During his fellowship, Xie has gained critical skills on his path to becoming an independent investigator, including working with collaborators and broadening his expertise, Zhang said.
“Peng’s fellowship has given him the resources and the freedom to pursue his own research interests,” he said. “He has developed novel computational and bioinformatics methodology that can help biologists like this research team extract insight from massive molecular sequencing data. I also encouraged him to earn another MS in computer science with emphasis on modern machine learning technologies that will prepare him for his future career.”
'A Powerful Institutional-Quality Tool'
Reena Schellenberg is the director of the Eugene McDermott Graduate Fellows Program, established in 2014 as an analog to the undergraduate McDermott Scholars Program.
“Being able to bring in — and keep — exceptional graduate students like Peng means the fellowship is a powerful institutional-quality tool,” Schellenberg said. “Beyond a typical tuition-and-stipend package, the McDermott award provides resources, including generous discretionary funding, to facilitate each fellow’s independent research.”
“Peng is the exemplar of what the fellows program and our institution make possible. The combination of Peng’s prodigious abilities, Dr. Zhang’s outstanding mentorship, and the fellowship’s targeted resources is tremendous.”
That institutional quality — and how the Eugene McDermott Graduate Fellows Program nourishes it — is something Xie sees signs of every day, in his UT Dallas peers and the research they are undertaking.
“There’s no doubt these are world-class journals where UT Dallas work is being published,” Xie said. “Beyond that, I’ve seen exceptional faculty joining our department in the past few years and many promising young scientists with excellent work.”
For Xie, the next landmark will be his PhD from the biological sciences department in the School of Natural Sciences and Mathematics, which he expects to earn in the spring; after that, a new destination for postdoctoral work. Through it all, his experiences and mentor at UT Dallas are helping him.

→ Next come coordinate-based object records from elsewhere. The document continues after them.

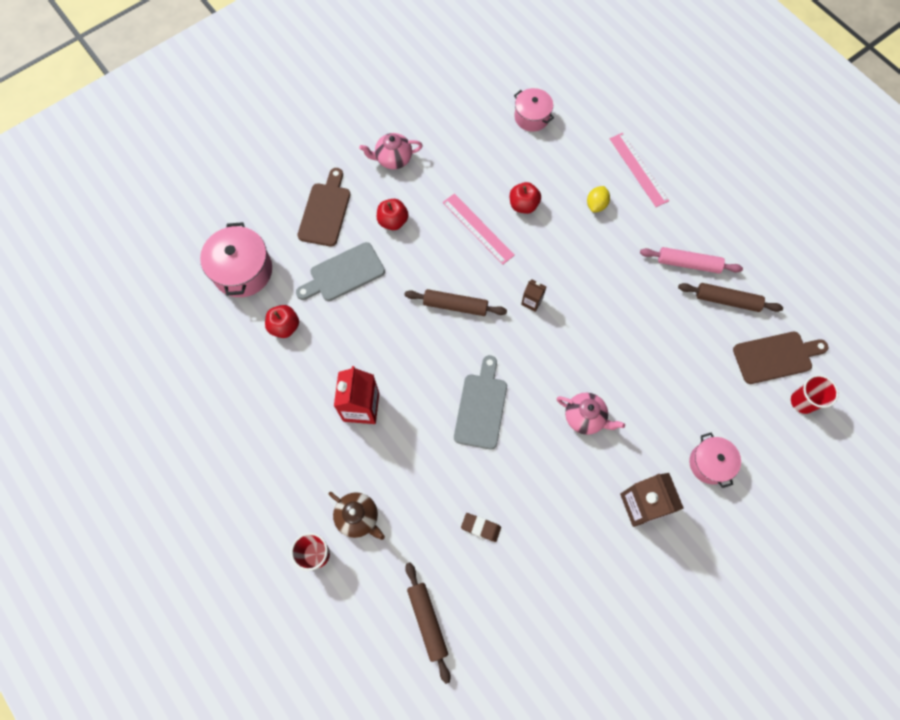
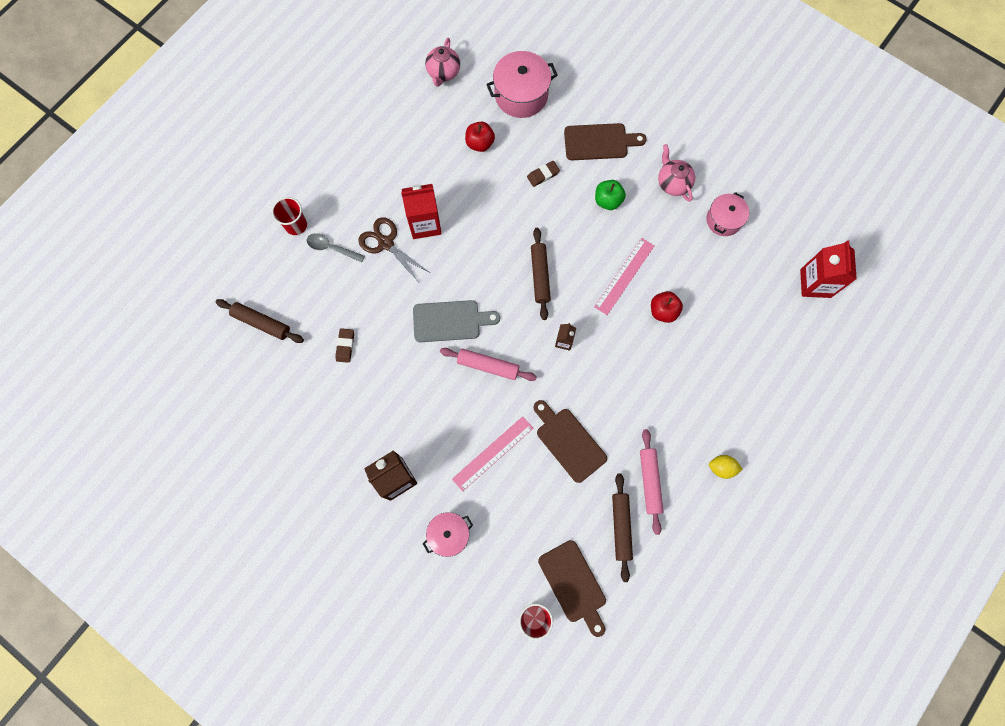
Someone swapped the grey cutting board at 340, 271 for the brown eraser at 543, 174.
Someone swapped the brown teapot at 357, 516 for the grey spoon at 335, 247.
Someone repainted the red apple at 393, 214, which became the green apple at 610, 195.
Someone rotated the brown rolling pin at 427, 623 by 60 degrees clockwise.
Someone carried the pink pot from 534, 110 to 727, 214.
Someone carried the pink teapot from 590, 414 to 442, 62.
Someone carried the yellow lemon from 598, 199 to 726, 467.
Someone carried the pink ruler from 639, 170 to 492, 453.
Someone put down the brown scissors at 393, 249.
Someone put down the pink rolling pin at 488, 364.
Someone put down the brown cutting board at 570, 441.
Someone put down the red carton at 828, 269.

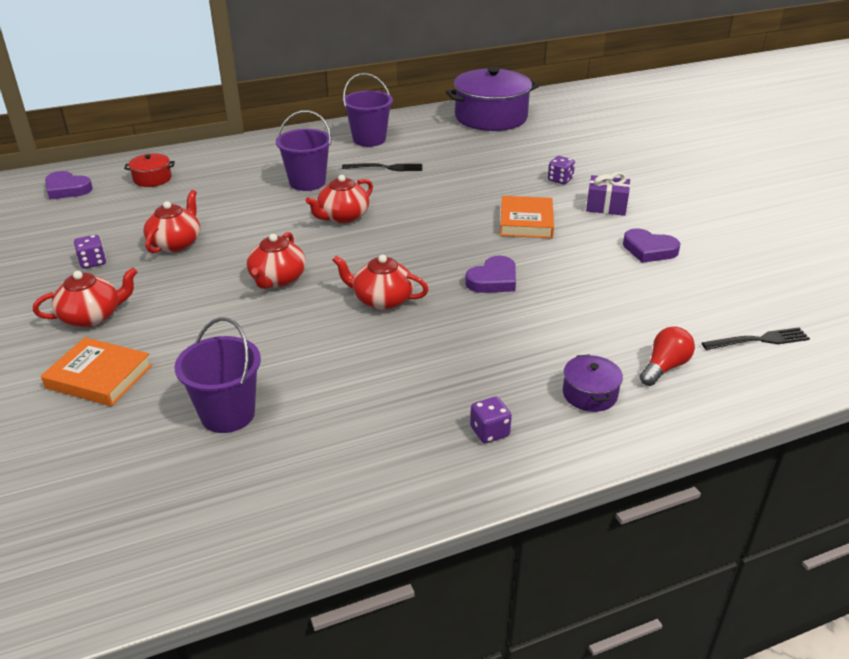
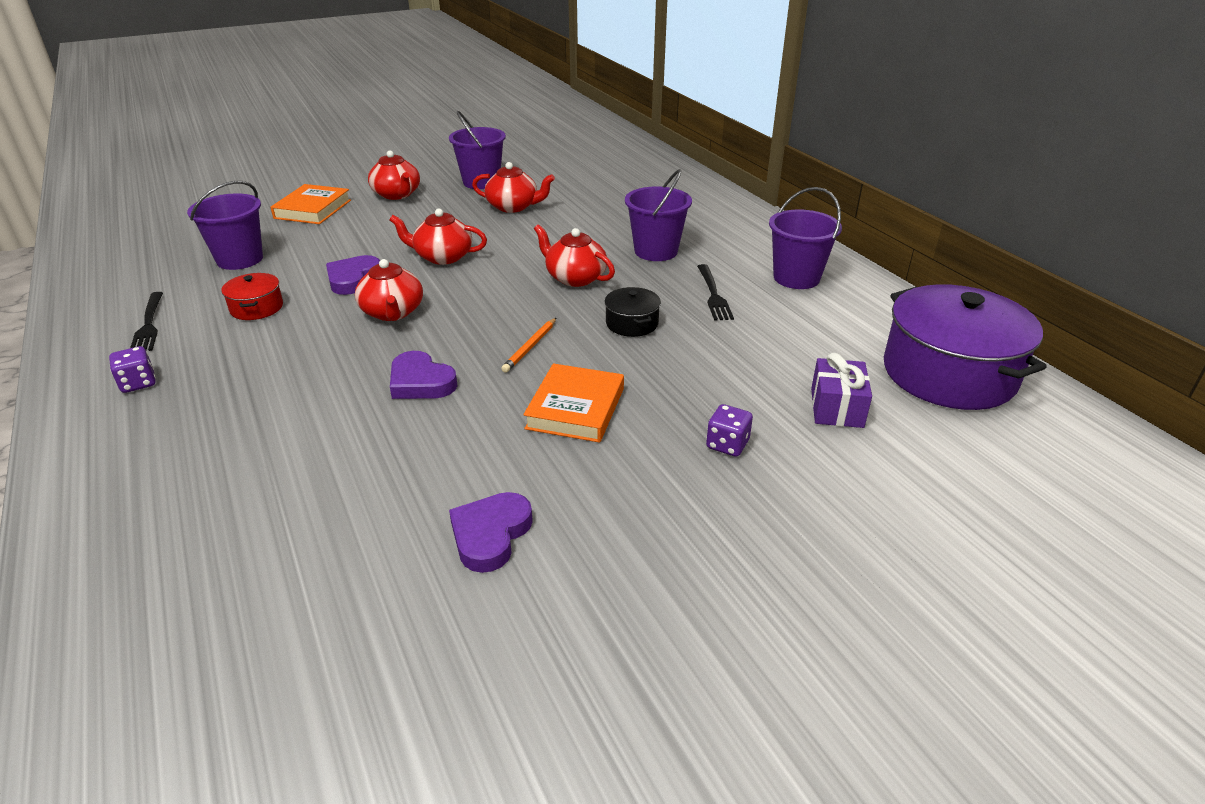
Someone carried the purple heart from 69, 185 to 353, 275.
Someone swapped the purple dice at 90, 252 for the purple bucket at 477, 150.
Someone carried the red pot from 149, 170 to 252, 296.
Someone rotated the red teapot at 380, 282 by 150 degrees clockwise.
Someone rotated the orange book at 527, 217 by 75 degrees counterclockwise.
Someone took away the purple pot at 593, 383.
Someone carried the purple gift from 608, 194 to 841, 390.
Someone took away the red light bulb at 667, 356.
Someone carried the black fork from 756, 338 to 146, 321.
Someone put down the orange pencil at 528, 345.
Someone put down the black pot at 633, 312.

“My personal interest is still in doing scientific research,” Xie said. “I’m also thinking about my next stop, taking a postdoc position. Dr. Zhang has introduced me to some scientists doing cutting-edge work, and they are pretty interested in me.”
The relationship is symbiotic, as Xie’s work contributes to UT Dallas in return. For Schellenberg, that’s the ideal blueprint.
“Peng is the exemplar of what the fellows program and our institution make possible,” she said. “The combination of Peng’s prodigious abilities, Dr. Zhang’s outstanding mentorship, and the fellowship’s targeted resources is tremendous, as this Science publication demonstrates.”